Regarding filtering by country, click on the 'ALL >' drop-down arrow at the left of the search box and select 'Country', then enter your country of interest. I've been using this filter successfully over the last year, and it is a great way to find matches from a particular country. I've found some good results by limiting matches to Australia, New Zealand, Ireland or Great Britain. One note: To find your British matches, select the Country filter and just type 'Great' and press enter. For some reason it doesn't work if you enter two words, ie. 'Great Britain', so just enter the first word. Same for New Zealand, just enter 'New'. Have fun! :)

Debbie Kennett said...

Thank you Louise, and especially for the tip about searching for GB and NZ matches. I hadn't realised that filter was there. I previously had such a high mismatch rate with my parents that I didn't think it was worth spending any time on my matches. I've now updated my blog post to include this information. If I missed the filter I'm sure others will have done so too. I've also included the stats for the number of matches from each country. Although my match list has huge numbers of Americans I'm pleased to see that I'm now getting quite a few matches from Britain, Ireland, Australia and NZ.

Philip Gammon said...

I agree that the new matching algorithm is a huge improvement. Still a few problems though. I’m managing four kits and have noticed that a large proportion of all of their DNA matches include a 20 cM matching segment adjacent to the centromere on chromosome 15. Despite the length of the segments they invariably contain 500 or fewer SNPs. I’m certain that they are just IBC as the segments don’t appear when the same pair of people are compared at FTDNA or on GEDmatch. The extra 20 cM on these matches distorts the match lists, promoting some DNA matches much higher than they should be and making their estimated relationship appear much closer. I have observed quite a few matches sharing two segments: a small one around 6 cM plus the 20 cM adjacent to the centromere on chromosome 15, giving them a total of 26 matching cM. In reality they only share the 6 cM (although that could be IBC too!) and would otherwise not appear on the match lists at all. I’m wondering if anyone else is observing these pseudo-segments on chromosome 15?

Debbie Kennett said...

Philip,

Thanks for sharing your experiences. Given that MyHeritage is now using phasing I think these segments will be identical by state and not IBC. Only a subset of IBS segments (ones where the alleles have been correctly assigned to the maternal and paternal chromosomes) will be IBD. That's particularly the case when the tests are only sampling a random selection of SNPs from across the genome rather than sequencing our genomes in their entirety. I find the term IBC confusing but it's normally used to describe false matches or pseudosegments that occur as a result of a lack of phasing.

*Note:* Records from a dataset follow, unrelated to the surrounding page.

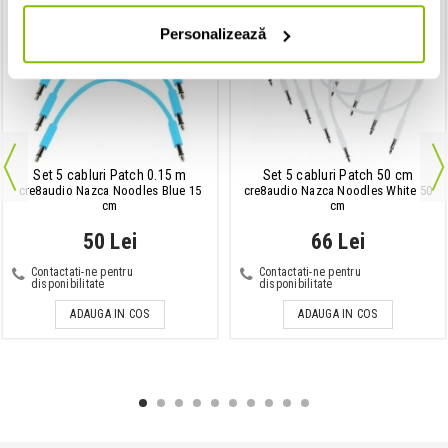
Personalizează
Set 5 cabluri Patch 0.15 m
Set 5 cabluri Patch 50 cm
cre8audio Nazca Noodles Blue 15
cre8audio Nazca Noodles White 50
cm
cm
50 Lei
66 Lei
Contactati-ne pentru
Contactati-ne pentru
disponibilitate
disponibilitate
ADAUGA IN COS
ADAUGA IN COS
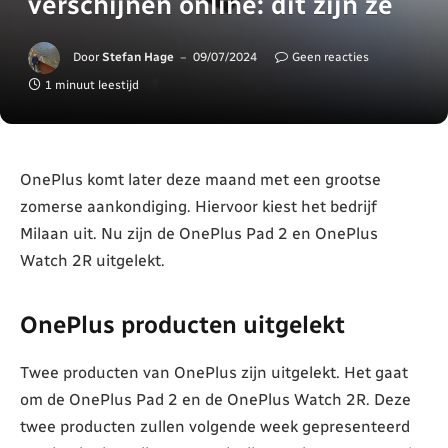
verschijnen online: dit zijn ze
Door
Stefan Hage
09/07/2024
Geen reacties
1 minuut leestijd
OnePlus komt later deze maand met een grootse
zomerse aankondiging. Hiervoor kiest het bedrijf
Milaan uit. Nu zijn de OnePlus Pad 2 en OnePlus
Watch 2R uitgelekt.
OnePlus producten uitgelekt
Twee producten van OnePlus zijn uitgelekt. Het gaat
om de OnePlus Pad 2 en de OnePlus Watch 2R. Deze
twee producten zullen volgende week gepresenteerd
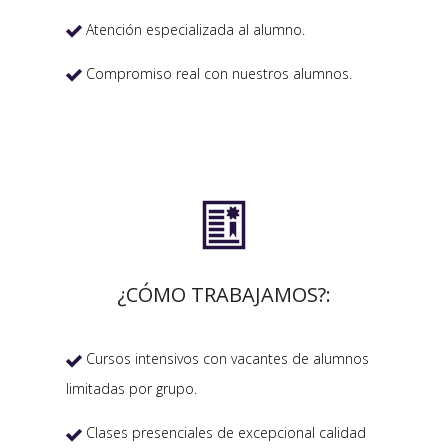
Atención especializada al alumno.

Compromiso real con nuestros alumnos.


¿CÓMO TRABAJAMOS?:
Cursos intensivos con vacantes de alumnos

limitadas por grupo.
Clases presenciales de excepcional calidad

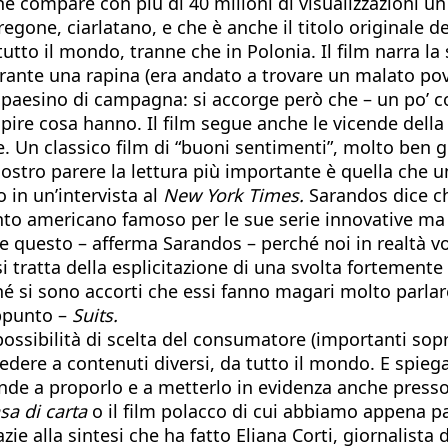
 compare con più di 40 milioni di visualizzazioni un
regone, ciarlatano, e che è anche il titolo originale d
utto il mondo, tranne che in Polonia. Il film narra la
urante una rapina (era andato a trovare un malato po
 paesino di campagna: si accorge però che – un po’ 
apire cosa hanno. Il film segue anche le vicende del
 Un classico film di “buoni sentimenti”, molto ben gi
nostro parere la lettura più importante è quella che un
in un’intervista al
New York Times.
Sarandos dice che
nto americano famoso per le sue serie innovative m
 questo – afferma Sarandos – perché noi in realtà vo
si tratta della esplicitazione di una svolta fortement
 si sono accorti che essi fanno magari molto parlare
ppunto –
Suits.
ossibilità di scelta del consumatore (importanti sopr
cedere a contenuti diversi, da tutto il mondo. E spie
nde a proporlo e a metterlo in evidenza anche presso 
sa di carta
o il film polacco di cui abbiamo appena pa
zie alla sintesi che ha fatto Eliana Corti, giornalista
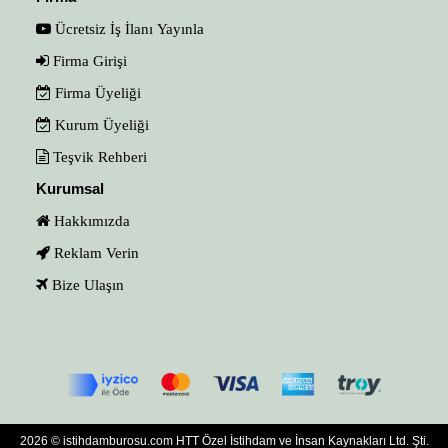
Ücretsiz İş İlanı Yayınla
Firma Girişi
Firma Üyeliği
Kurum Üyeliği
Teşvik Rehberi
Kurumsal
Hakkımızda
Reklam Verin
Bize Ulaşın
2026 © istihdamburosu.com HTT Özel İstihdam ve İnsan Kaynakları Ltd. Şti.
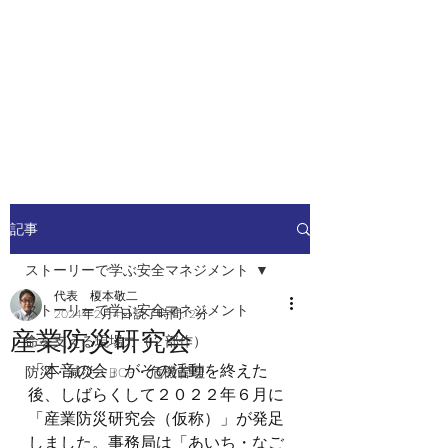
安全安心つなぐ研究舎
​​社会の安全・安心を高めるため
の人材ネットワーク
記事
ストーリーで学ぶ安全マネジメント
代表 榎本敬二
ストーリーで学ぶ安全マネジメント
2024年2月4日
読了時間: 2分
産業防災研究会
命を支える現場力（２部作）
「本音の会」がその活動を終えた
防災・減災・BCP・危機管理
後、しばらくして２０２２年６月に
「産業防災研究会（仮称）」が発足
しました。事務局は「あいち・なご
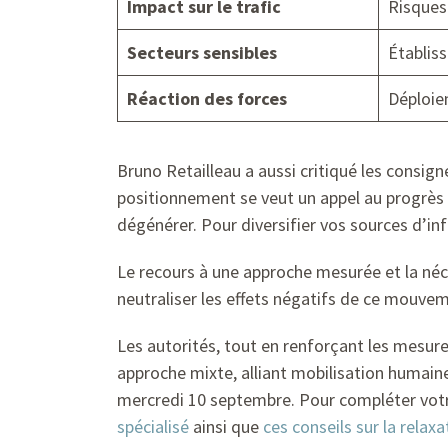
Impact sur le trafic
Risques 
Secteurs sensibles
Établis
Réaction des forces
Déploie
Bruno Retailleau a aussi critiqué les consig
positionnement se veut un appel au progrès e
dégénérer. Pour diversifier vos sources d’
Le recours à une approche mesurée et la néce
neutraliser les effets négatifs de ce mouve
Les autorités, tout en renforçant les mesure
approche mixte, alliant mobilisation humain
mercredi 10 septembre. Pour compléter votre 
spécialisé
ainsi que
ces conseils sur la relaxa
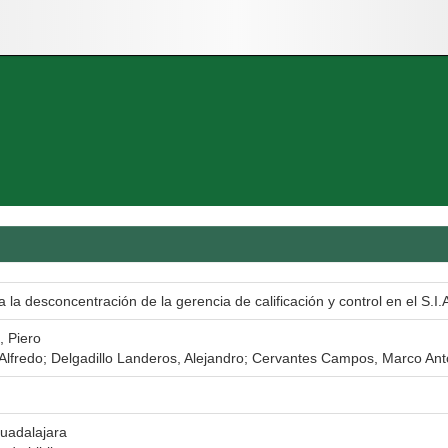
a la desconcentración de la gerencia de calificación y control en el S.I.
, Piero
Alfredo; Delgadillo Landeros, Alejandro; Cervantes Campos, Marco A
uadalajara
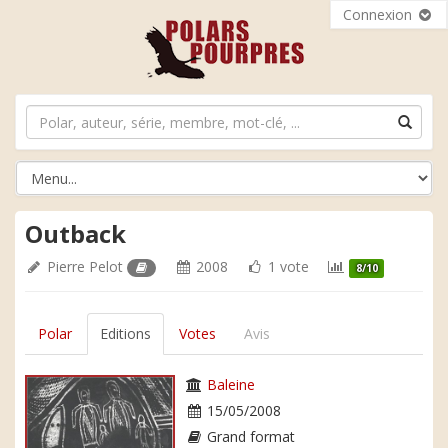
Connexion
Outback
Pierre Pelot
2008
1 vote
8/10
Polar
Editions
Votes
Avis
Baleine
15/05/2008
Grand format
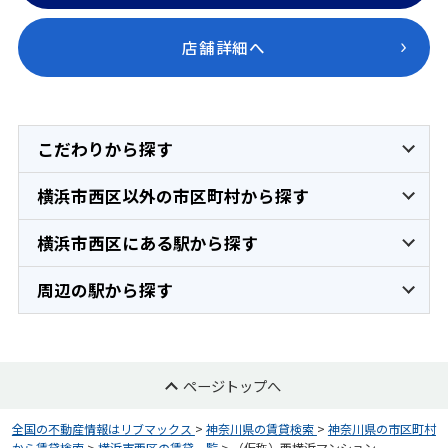
店舗詳細へ
こだわりから探す
横浜市西区以外の市区町村から探す
横浜市西区にある駅から探す
周辺の駅から探す
ページトップへ
全国の不動産情報はリブマックス
>
神奈川県の賃貸検索
>
神奈川県の市区町村
から賃貸検索
>
横浜市西区の賃貸一覧
>
（仮称）西横浜マンション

However, if the SNP count is very small then there's a possibility of phase switch errors which could result in false positive matches. I suspect too that some of these small 6 cM segments might actually be even smaller segments that have accidentally been inferred to be a single segment. This again could be down to a low SNP count in this region or because the SNPs that would break up the segment aren't included on the chip.

If lots of people are matching on a single segment then this is usually an indication that it's not genealogically relevant. It's either a very old segment or alternatively, as you've suggested, it could be an IBS segment that probably would disappear with whole genome sequencing. It may be that MyHeritage will have to introduce a frequency filter in the same way that Ancestry have done with their Timber algorithm. These problem areas will be unique to each individual and you'll probably find that other people have these pile-ups in different places.